Vor etwa einem Jahr war der Liter Diesel mancherorts für 99 Cent zu haben. Jetzt können wir froh sein, wenn wir weniger als das Doppelte bezahlen müssen. Dass es eine Energiewende geben muss, war klar, aber so plötzlich? Aber wie kann so etwas gehen? Nicht-fossil soll es sein, am besten regenerativ und wenn es geht auch klimaneutral. Neben den Klassikern Wind, Sonne, Wasserkraft und Erdwärme könnte hierbei auch unser Abfall einen beträchtlichen Beitrag leisten. Der ist zwar nicht klimaneutral, wird aber ständig nachproduziert, ist also irgendwie regenerativ.
Dabei gibt es sogar drei Verfahren, wie man Energie aus Abfall oder auf neudeutsch „Waste to Power“ erzeugen kann, die thermische Verwertung, Biogas und das chemische Recycling. Die energetische Verwertung ist schon seit vielen Jahren Stand der Technik und erfolgt meist in Abfallheizkraftwerken wie der AVA in Augsburg. Hier werden Strom und Wärme aus der Verbrennung von Abfällen gezogen und in die Energieversorgungsnetze eingespeist. In Summe sind das pro Jahr Strom für 13.000 und Wärme für 30.000 Haushalte. Die AVA verbrennt hauptsächlich Siedlungsabfälle privater oder gewerblicher Herkunft, andere Abfallheizkraftwerke verwerten Klärschlamm, Sonderabfälle oder so genannte Ersatzbrennstoffe (EBS). Letztere werden meist aus Kunststoff- und Holzabfällen hergestellt und sind daneben auch in Zementwerken, wie bei der Fa. Märker in Harburg oder in Industriekraftwerken wie bei der MVV in Gersthofen sehr beliebt.

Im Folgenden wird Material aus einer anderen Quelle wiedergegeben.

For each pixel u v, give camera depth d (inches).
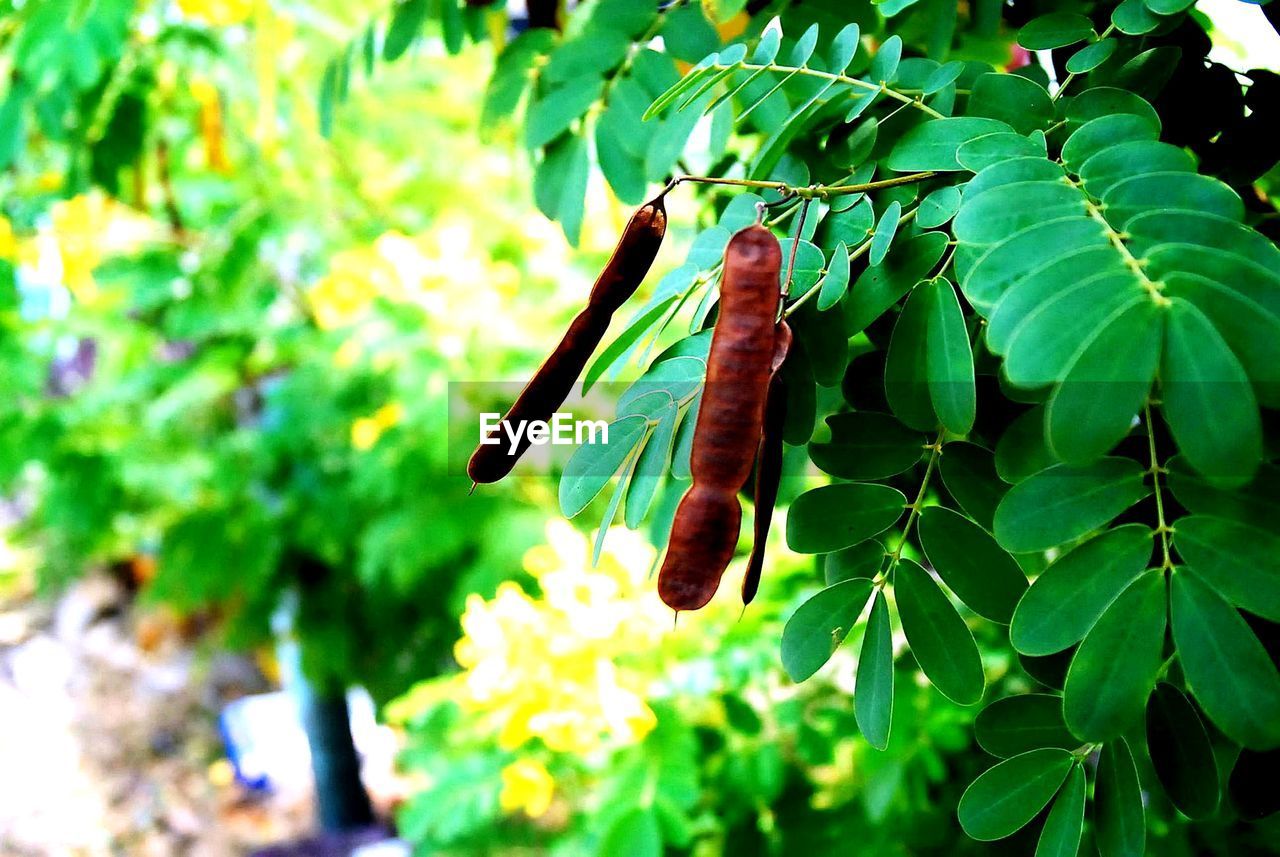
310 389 58.2
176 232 53.0
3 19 29.0
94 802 80.4
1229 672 13.5
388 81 48.8
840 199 16.6
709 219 23.3
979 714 15.8
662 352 16.7
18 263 42.1
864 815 26.8
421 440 54.6
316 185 50.7
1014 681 24.3
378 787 80.4
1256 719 13.4
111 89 32.8
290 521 63.2
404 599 63.7
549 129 20.7
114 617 98.0
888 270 15.8
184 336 54.9
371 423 55.8
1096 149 15.1
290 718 85.4
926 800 25.4
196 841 76.8
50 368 68.5
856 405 16.8
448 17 23.0
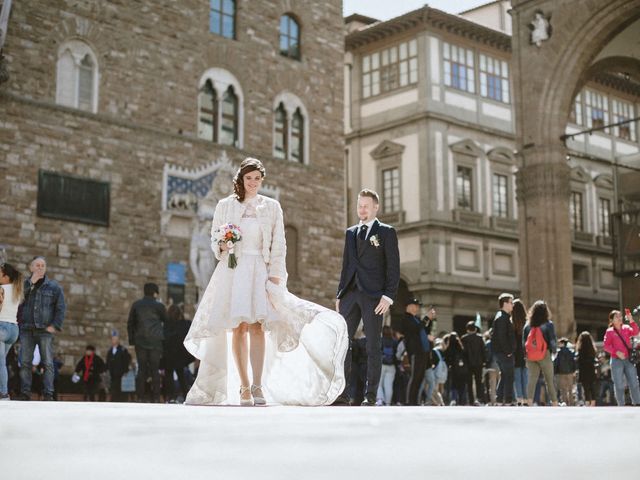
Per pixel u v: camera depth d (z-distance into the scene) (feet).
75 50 86.48
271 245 23.80
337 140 108.88
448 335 66.54
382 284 33.14
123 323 85.97
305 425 6.63
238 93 99.55
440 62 148.66
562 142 107.76
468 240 147.64
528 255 106.63
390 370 60.80
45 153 83.05
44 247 81.82
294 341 23.35
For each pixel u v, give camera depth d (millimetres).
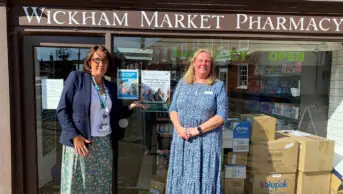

Laut einer Studie der Interessengemeinschaft der Thermischen Abfallbehandlungsanlagen (ITAD) könnte über diese Wege rund ein Drittel der Bevölkerung mit Wärme versorgt werden. Umgerechnet in Gas wäre das ein Ersatz für 14 % der russischen Importe.
Übrigens müssen wir nicht völlig weg vom Gas, es gibt nämlich auch vergleichbare Brenngase aus Biogasanlagen. Diese verarbeiten neben nachwachsenden Rohstoffen auch Bioabfälle und Speisereste. Laut dem europäischen Biogasverband könnten so in Europa bis 2030 ca. 35 Milliarden Kubikmeter »grünes Gas« produziert werden, was bereits zwei Drittel (der Kapazität) der Nord Stream 2 wären. Bis 2050 könnte Biogas sogar 30 bis 50 Prozent des Gasbedarfs der EU decken.
Die dritte Option, das chemische Recycling, verarbeitet Kunststoffgemische, die aufgrund ihrer geringen Qualität kein stoffliches Recycling mehr zulassen. Im Gegensatz zur direkten Verbrennung der Kunststoffe werden hier über chemische Verfahren Gase und Öle hergestellt, die durchaus mit Erdöl und Erdgas vergleichbar sind. Diese Technik steht kurz vor der Anwendungsreife und würde aufgrund ihrer Wertschöpfung zudem einen Lösungsansatz für die globale Vermüllung der Umwelt mit Kunststoffen bieten.
Wie man sieht, steckt in dem, was wir wegwerfen durchaus das Potential für einen nennenswerten Beitrag zur Energiewende. Bei alledem dürfen wir aber nicht vergessen, dass die im Abfall enthaltene Energie vorher in die zugehörigen Produkte hineingepackt wurde. Das heißt im Umkehrschluss, dass eine Abfallvermeidung am Ende stets mehr Energie einspart als die energetische Verwertung der Abfälle je erzeugen kann.